Ashley J.
Samia Shahnawaz
I have experienced Generalized Anxiety Disorder ever since I was a child. I don't remember if I knew I was different from other kids and I'm sure I thought everyone was the same way. My family didn't notice there was anything different with me either, although they would question my emotional wellness because I was always so sensitive and my mother always said my soul was too old and wise for me to handle. At seven years old I had my first anxiety attack and that's when I started to wonder if I was a broken, sick child. The emergency room doctor told my parents I was a hypochondriac and to this day his words still haunt my mind. This made me discredit my emotions and anxiety attacks for years. Growing up was perhaps one of the hardest hurdles I had to face in my 25 years of being alive; questioning myself, hating myself and being so angry that I was not normal. Thankfully, as the years progressed, my fighting spirit kept me going and I was finally diagnosed with Generalized Anxiety Disorder at the age of 18.

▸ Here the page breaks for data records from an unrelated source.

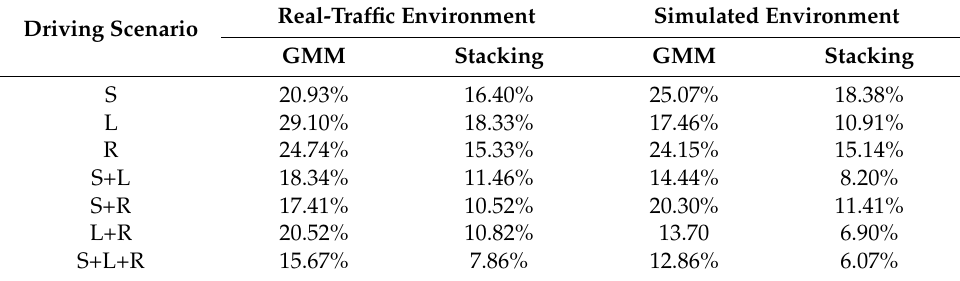
Table 4. EERs of the GMM and stacking approaches in real-traffic and simulated environments.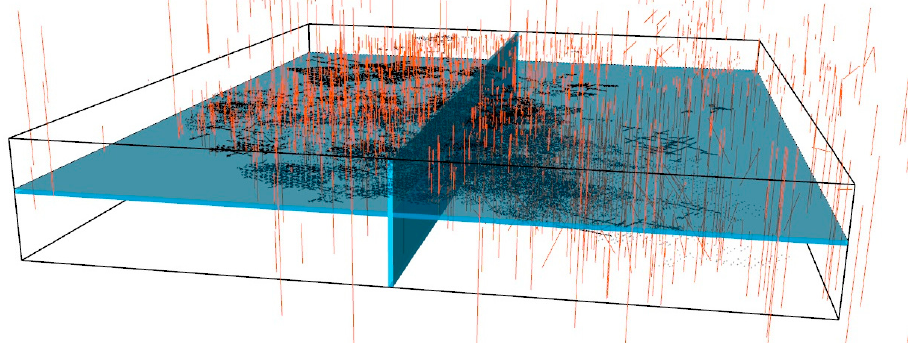
Figure 2. 3D view of boreholes and vertical section Px81 and horizontal section Pz75 used in the section images for displaying results.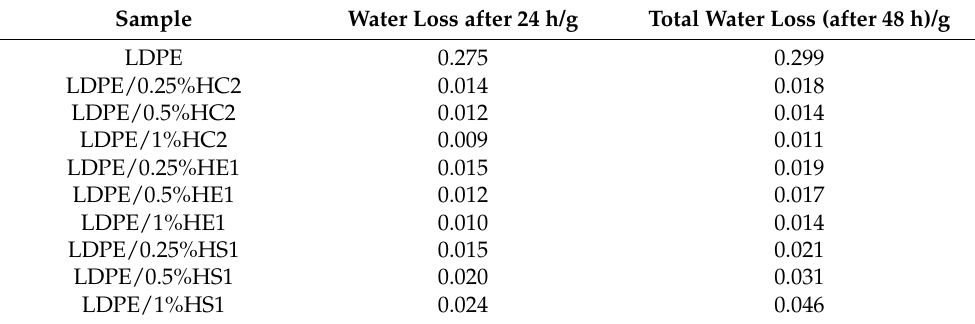
Table 3. Water vapor permeability of LDPE and LDPE/hematite composites.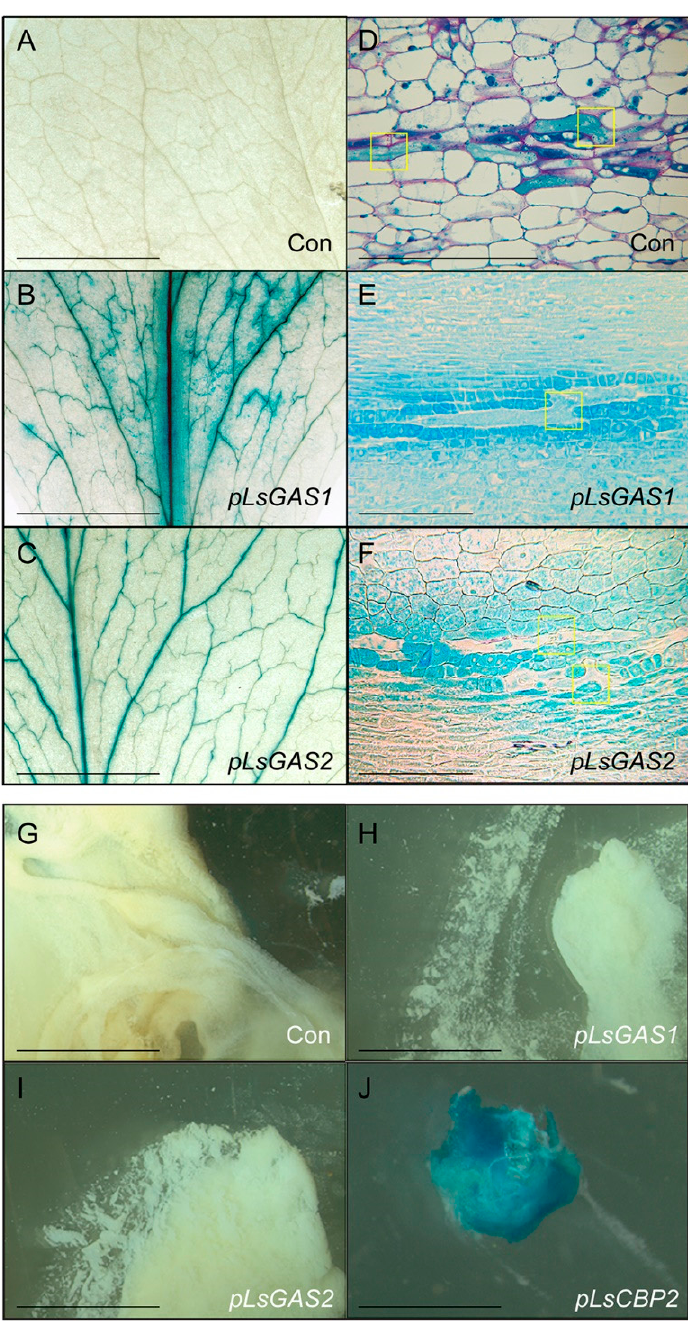
Figure 3. LsGAS1 and LsGAS2 promoter analyses in transgenic lettuce. ( A–C ). In situ GUS-staining patterns in leaves of transgenic lettuce. Scale bars are 5 mm. ( A ) Vector control (Con); ( B ) pLsGAS1- GUS -transformed lettuce; ( C ) pLsGAS2-GUS -transformed lettuce. ( D – F ) Microsections of stems at early bolting stage from wild-type control (Con) and transgenic lettuce ( pLsGAS1/2-GUS constructs). Scale bars are 20 µm. ( D ) The high density of proteins in laticifers were stained with amido black 10B, and total carbohydrates were stained with periodic acid-Schiff’s (PAS) stain in vector control lettuce. Yellow rectangles show characteristic features of cell fusions in laticifers. ( E , F ) GUS activities are visualized by blue pigment. Laticifers with cell-fusions (indicated by yellow rectangles) are shown as negative images in blue backgrounds. ( G–J ) GUS activity assays using isolated latex. Previously reported transgenic lettuce ( pLsCBP2-GUS ) was used as a positive control [13], and vector control was used as a negative control (Con). Scale bars are 5 mm.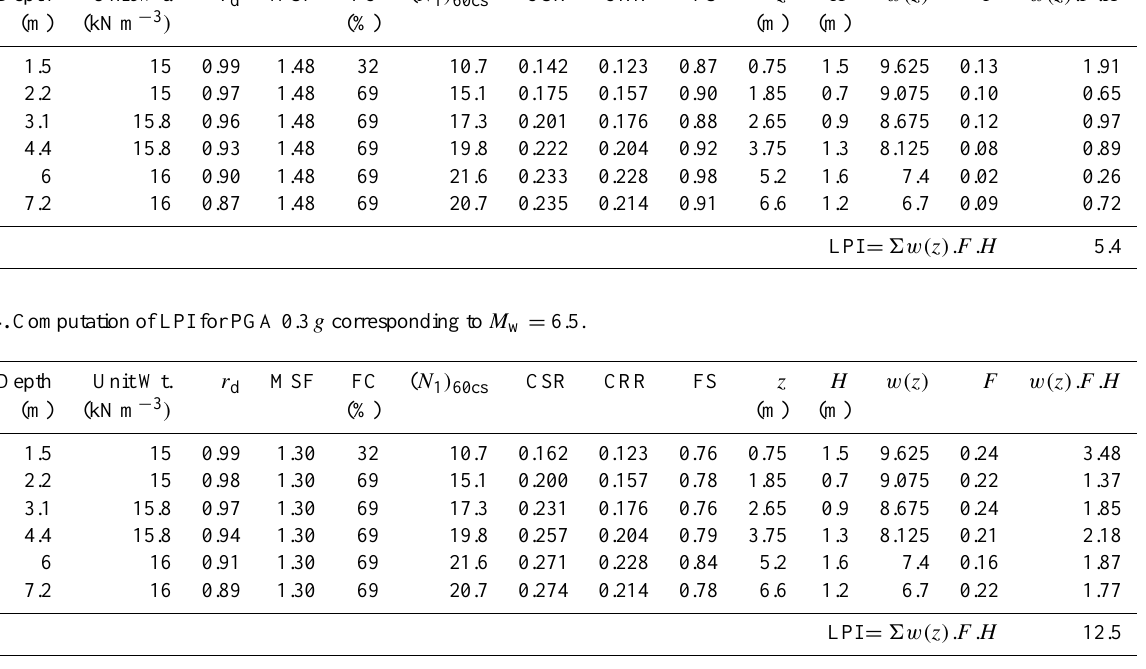
Table 3. Computation of LPI for PGA 0.3 g corresponding to M w = 6.0. Depth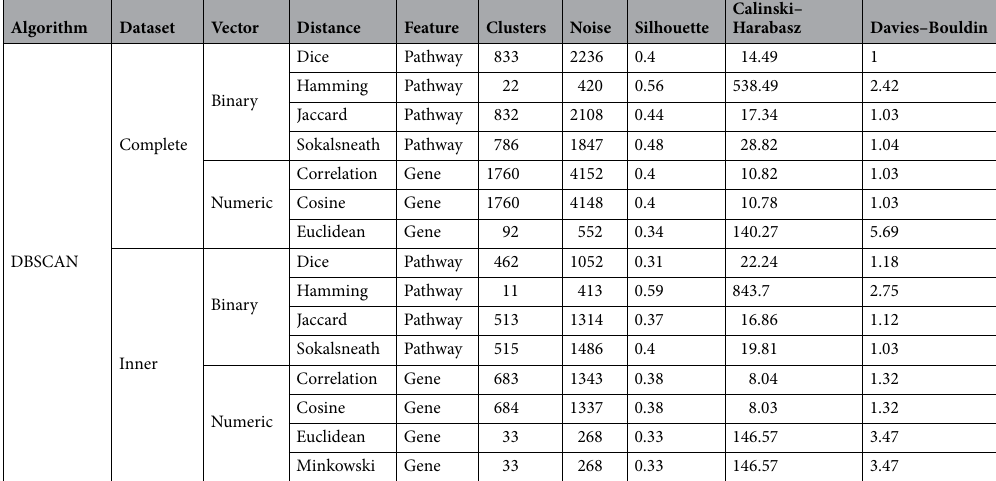
Table 1. Best results obtained when performing DBSCAN in the different datasets, with the different types of vectors and measuring diseases distance according to different metrics.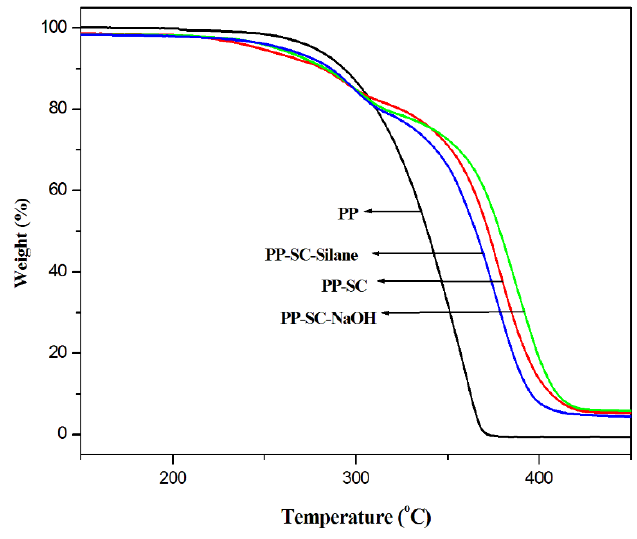
Figure 3. TGA curves of PP, PP-SC, PP-SC-NaOH and (b) PP-SC-silane composites.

Being fully honest and open about my anxiety to family, friends and strangers alike has helped me so much because it gave me my voice back. I was so afraid to admit that I was mentally ill because of what I saw in movies and TV shows about the portrayal of mental illness. What I saw depicted was frightening scenes of people in straight jackets who were drugged up so badly there were no souls left within them. I can't lie and say it was easy to speak to my family and friends but I felt like they already knew something was different about me. When I explained to them what Generalized Anxiety was, it all made sense and they were there to give me the love, strength and support I needed. The person that made me fight for my voice, doesn't even know they are the reason why I speak up. My little brother saw me have an attack one time when I was babysitting him and he screamed because he was scared of me and the fear in his little voice made me realize I needed to control this. Because of his existence, I wanted to turn my weakness into a strength. And with the help of a year of therapy and medication, that I have stopped taking completely, I am no longer stuck in my own mind, alone and afraid. I have a voice, a story, a purpose to help those who are still unable to break free from the stigma.
My advice is speak up, even if your voice shakes or it's just a whisper. Don't suffer alone and tell someone; write about it, photograph it, just do something so you are not alone.
Photography and fashion has saved me from my mental illness. Being able to express myself creatively has given me such strength and hope to keep moving forward. I also love to dance and sing even though I sing badly, haha!